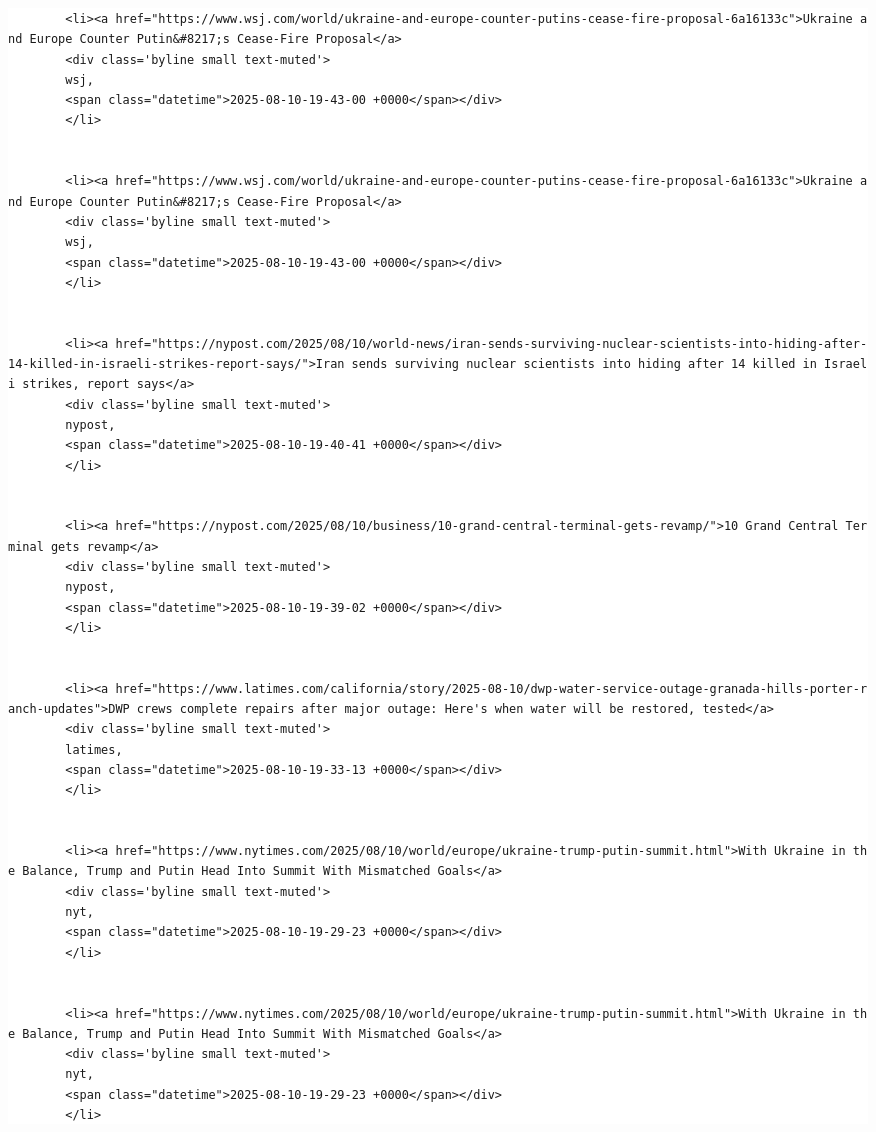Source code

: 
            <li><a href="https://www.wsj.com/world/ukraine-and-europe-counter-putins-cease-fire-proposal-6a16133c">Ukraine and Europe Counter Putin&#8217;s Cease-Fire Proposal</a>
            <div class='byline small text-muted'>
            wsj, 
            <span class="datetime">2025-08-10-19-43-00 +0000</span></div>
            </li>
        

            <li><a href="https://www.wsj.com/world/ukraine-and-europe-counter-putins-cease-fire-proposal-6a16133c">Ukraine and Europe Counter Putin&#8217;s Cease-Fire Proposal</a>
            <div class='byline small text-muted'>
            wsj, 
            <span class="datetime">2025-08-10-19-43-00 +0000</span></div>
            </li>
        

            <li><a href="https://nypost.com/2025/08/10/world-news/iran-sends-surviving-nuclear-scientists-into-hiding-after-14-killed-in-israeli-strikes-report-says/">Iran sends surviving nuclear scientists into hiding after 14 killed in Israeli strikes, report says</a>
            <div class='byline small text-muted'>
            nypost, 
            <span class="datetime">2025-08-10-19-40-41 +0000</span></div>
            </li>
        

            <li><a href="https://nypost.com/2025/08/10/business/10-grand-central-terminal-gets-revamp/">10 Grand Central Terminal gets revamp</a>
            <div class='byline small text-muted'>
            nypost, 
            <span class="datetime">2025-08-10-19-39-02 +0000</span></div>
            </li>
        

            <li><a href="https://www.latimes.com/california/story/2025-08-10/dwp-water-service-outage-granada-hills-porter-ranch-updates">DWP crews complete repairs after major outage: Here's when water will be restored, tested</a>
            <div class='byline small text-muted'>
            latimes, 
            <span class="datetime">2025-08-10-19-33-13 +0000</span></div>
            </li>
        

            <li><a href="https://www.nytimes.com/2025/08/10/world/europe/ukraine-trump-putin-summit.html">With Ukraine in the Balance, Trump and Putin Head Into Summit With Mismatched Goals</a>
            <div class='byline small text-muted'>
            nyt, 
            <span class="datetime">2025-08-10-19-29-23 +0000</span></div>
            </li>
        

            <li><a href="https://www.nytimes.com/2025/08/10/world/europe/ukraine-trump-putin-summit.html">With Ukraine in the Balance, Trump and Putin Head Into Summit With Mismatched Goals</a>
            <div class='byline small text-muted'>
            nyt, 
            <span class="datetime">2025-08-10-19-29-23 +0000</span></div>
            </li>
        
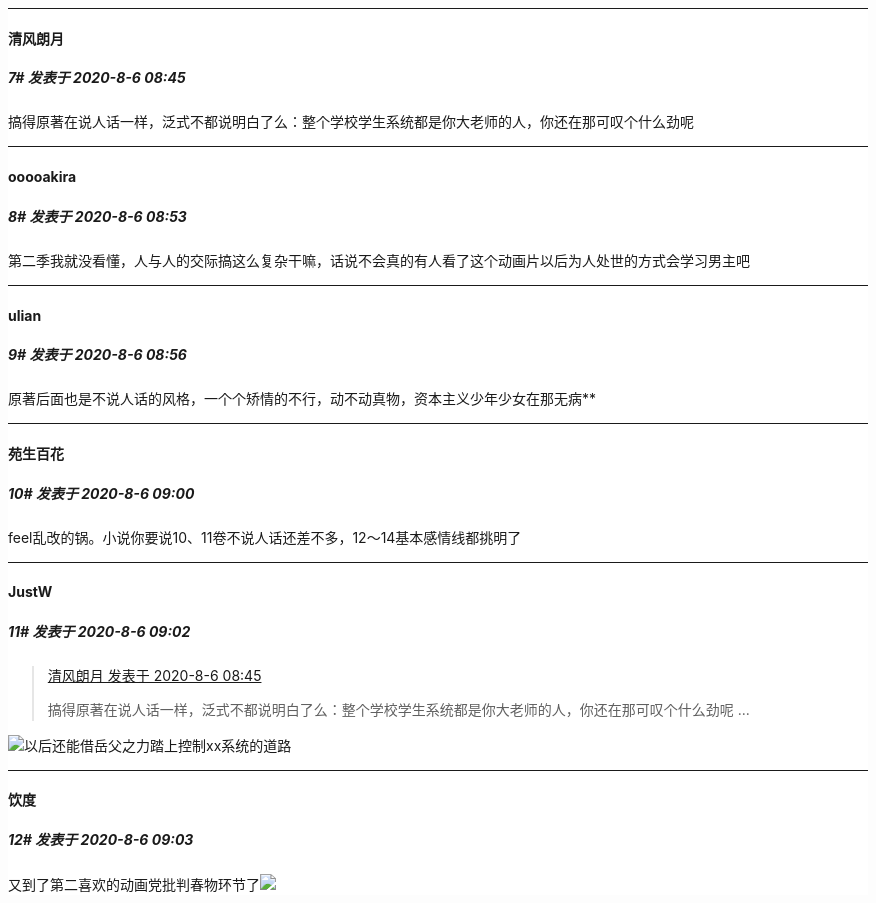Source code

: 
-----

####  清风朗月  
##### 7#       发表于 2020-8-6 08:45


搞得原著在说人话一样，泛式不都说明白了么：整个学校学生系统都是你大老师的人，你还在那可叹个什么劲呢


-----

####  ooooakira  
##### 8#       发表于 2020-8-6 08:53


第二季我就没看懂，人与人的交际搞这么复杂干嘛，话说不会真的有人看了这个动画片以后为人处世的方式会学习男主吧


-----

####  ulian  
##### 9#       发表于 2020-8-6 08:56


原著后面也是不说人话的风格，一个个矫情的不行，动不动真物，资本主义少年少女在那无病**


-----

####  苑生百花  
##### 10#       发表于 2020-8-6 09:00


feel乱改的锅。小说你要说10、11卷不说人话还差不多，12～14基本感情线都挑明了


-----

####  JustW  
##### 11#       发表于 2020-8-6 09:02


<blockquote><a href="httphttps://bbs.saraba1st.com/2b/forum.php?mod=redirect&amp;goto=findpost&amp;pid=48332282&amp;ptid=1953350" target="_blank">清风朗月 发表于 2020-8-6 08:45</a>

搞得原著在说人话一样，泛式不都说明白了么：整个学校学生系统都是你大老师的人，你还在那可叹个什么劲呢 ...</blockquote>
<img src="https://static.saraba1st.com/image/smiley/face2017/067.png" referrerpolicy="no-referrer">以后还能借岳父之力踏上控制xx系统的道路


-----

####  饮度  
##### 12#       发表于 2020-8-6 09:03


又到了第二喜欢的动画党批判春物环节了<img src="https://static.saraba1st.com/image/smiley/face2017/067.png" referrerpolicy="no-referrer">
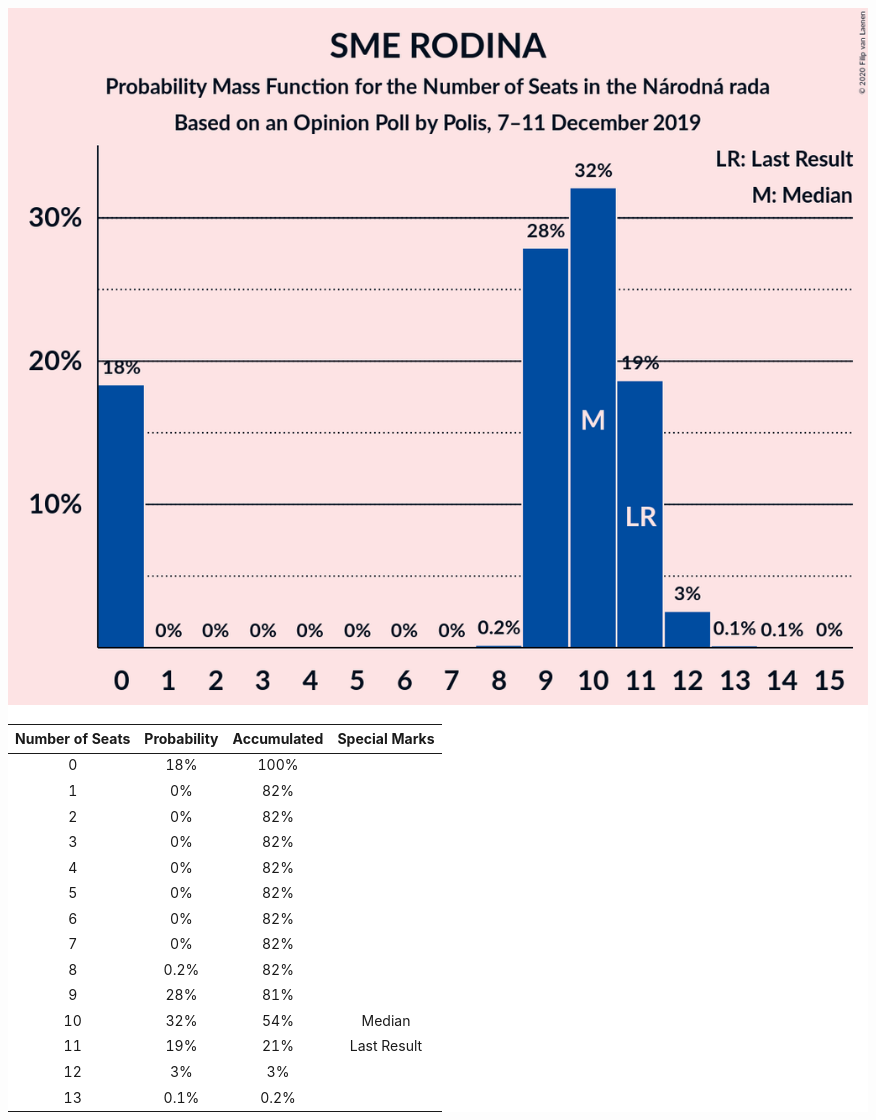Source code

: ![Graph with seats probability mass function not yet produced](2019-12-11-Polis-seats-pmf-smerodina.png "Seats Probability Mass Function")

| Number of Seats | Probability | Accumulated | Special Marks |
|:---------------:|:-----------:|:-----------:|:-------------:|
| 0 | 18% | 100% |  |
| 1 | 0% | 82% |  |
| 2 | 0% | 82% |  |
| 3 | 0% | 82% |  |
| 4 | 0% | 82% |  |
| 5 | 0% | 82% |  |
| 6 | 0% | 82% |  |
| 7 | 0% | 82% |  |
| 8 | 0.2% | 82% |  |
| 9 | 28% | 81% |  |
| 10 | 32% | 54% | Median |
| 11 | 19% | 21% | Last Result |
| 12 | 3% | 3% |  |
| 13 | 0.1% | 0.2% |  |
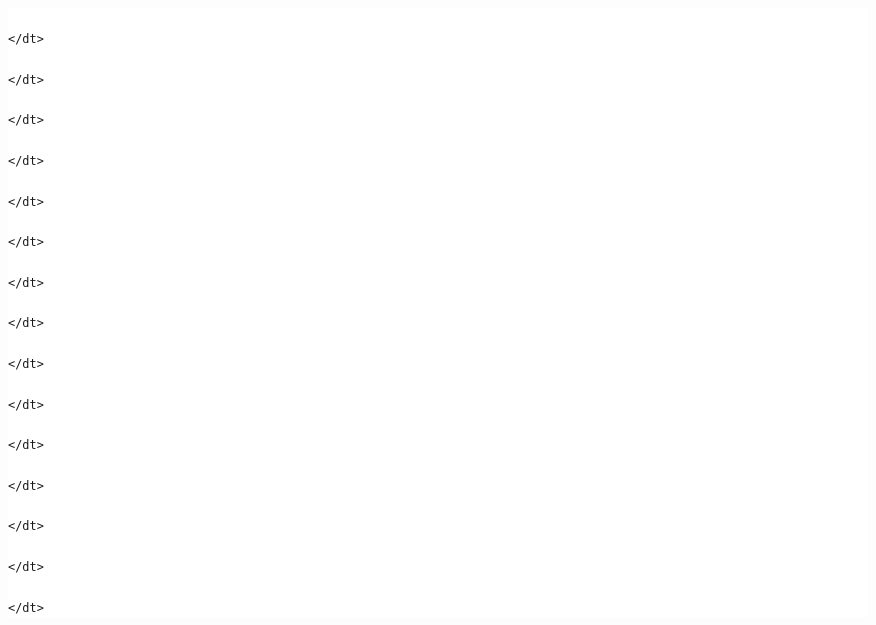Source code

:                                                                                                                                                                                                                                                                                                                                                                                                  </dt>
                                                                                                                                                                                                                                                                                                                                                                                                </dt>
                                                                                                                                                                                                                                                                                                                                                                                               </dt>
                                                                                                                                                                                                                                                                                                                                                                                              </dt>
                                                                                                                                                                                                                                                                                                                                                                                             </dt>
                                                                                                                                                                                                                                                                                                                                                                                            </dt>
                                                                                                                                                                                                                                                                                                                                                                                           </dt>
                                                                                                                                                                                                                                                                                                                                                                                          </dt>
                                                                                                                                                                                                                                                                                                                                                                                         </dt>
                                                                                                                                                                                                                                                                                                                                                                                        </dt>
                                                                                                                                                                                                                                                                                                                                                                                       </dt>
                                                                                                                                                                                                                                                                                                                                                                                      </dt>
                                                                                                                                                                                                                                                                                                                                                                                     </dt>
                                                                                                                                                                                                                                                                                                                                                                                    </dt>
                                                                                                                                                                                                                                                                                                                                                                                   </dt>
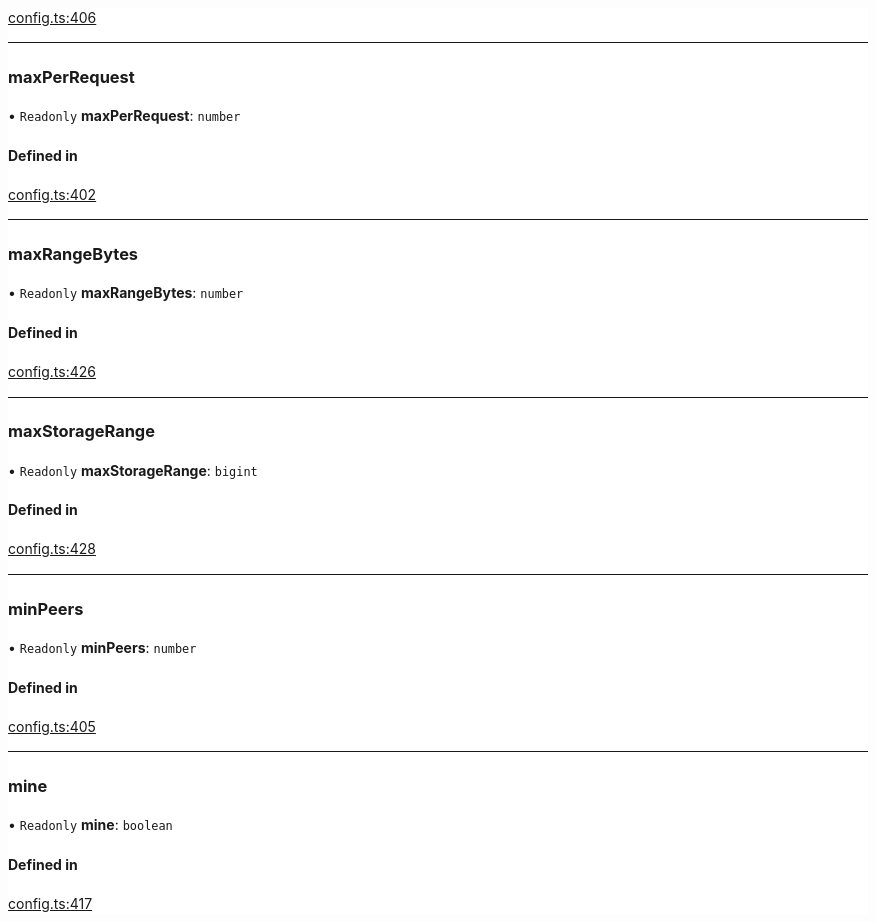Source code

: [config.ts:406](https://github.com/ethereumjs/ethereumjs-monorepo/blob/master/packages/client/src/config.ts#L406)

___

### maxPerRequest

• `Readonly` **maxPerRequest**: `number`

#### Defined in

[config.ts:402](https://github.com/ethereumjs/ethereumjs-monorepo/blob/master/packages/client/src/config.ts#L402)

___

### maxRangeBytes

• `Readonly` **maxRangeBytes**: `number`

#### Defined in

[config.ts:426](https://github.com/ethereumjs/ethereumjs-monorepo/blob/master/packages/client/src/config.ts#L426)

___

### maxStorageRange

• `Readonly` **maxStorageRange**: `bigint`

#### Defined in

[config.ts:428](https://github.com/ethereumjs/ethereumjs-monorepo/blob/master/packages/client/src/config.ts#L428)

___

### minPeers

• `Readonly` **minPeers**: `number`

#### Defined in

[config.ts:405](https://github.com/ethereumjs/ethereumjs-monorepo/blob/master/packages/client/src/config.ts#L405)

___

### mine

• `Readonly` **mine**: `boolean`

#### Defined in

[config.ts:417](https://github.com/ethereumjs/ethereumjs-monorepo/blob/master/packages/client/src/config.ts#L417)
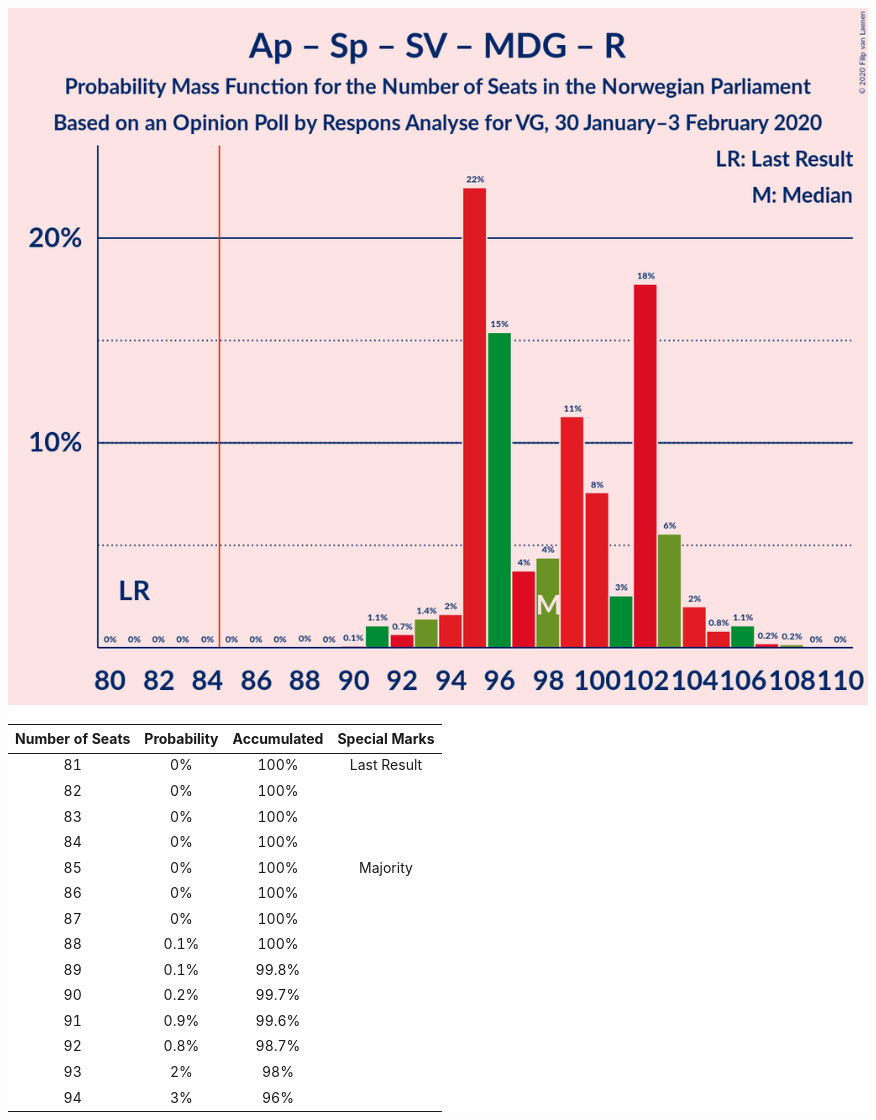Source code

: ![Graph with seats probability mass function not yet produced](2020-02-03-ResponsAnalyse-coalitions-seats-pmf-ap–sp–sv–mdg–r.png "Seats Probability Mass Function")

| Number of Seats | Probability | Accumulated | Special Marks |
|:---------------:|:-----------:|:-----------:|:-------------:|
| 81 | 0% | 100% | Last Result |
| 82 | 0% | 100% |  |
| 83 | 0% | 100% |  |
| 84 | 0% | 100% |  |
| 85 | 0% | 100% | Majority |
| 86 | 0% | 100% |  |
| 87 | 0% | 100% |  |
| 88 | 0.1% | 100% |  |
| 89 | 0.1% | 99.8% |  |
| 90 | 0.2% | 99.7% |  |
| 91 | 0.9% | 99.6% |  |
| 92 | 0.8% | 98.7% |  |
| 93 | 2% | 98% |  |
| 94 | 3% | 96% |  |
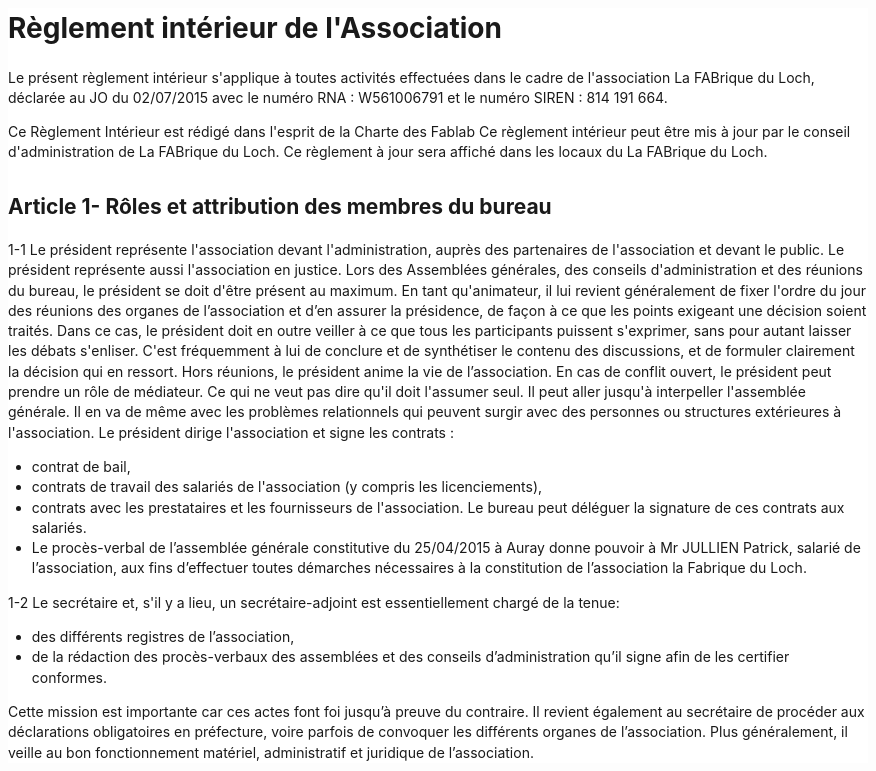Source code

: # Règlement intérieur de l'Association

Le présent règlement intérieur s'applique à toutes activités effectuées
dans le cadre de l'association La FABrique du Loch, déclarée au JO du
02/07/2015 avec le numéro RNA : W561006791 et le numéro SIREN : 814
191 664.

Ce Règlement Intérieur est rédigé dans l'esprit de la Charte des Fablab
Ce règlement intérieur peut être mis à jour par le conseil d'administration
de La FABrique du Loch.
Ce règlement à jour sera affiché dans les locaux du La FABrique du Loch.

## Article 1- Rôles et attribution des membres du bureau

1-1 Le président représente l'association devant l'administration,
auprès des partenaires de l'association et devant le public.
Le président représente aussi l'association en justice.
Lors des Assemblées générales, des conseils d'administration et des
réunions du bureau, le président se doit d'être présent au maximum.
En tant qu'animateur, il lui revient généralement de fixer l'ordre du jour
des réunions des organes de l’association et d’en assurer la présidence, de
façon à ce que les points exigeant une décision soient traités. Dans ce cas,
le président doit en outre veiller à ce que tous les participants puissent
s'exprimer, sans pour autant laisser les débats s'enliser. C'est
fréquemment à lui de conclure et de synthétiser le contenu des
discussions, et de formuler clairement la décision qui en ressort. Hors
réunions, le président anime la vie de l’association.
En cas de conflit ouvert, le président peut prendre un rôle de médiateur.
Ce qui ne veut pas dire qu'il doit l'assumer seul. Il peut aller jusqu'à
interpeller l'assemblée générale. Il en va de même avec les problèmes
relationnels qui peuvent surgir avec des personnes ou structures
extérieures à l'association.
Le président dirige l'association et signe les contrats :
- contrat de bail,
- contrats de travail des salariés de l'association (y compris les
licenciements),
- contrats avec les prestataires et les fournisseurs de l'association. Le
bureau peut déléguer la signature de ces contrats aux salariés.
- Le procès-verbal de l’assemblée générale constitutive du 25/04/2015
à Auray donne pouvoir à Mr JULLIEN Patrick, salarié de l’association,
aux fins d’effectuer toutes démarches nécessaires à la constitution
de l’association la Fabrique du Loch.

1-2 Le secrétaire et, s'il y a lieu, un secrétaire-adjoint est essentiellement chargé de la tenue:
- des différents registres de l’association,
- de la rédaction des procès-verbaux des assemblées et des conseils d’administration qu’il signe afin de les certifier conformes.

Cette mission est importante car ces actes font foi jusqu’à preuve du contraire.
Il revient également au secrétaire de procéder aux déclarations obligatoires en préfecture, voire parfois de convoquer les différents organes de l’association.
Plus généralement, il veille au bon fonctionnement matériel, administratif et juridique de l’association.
* * * * * * *
Copy each line from the records above that includes the string "minPeers".

▸ **ANSWER AREA**
### minPeers
• `Readonly` **minPeers**: `number`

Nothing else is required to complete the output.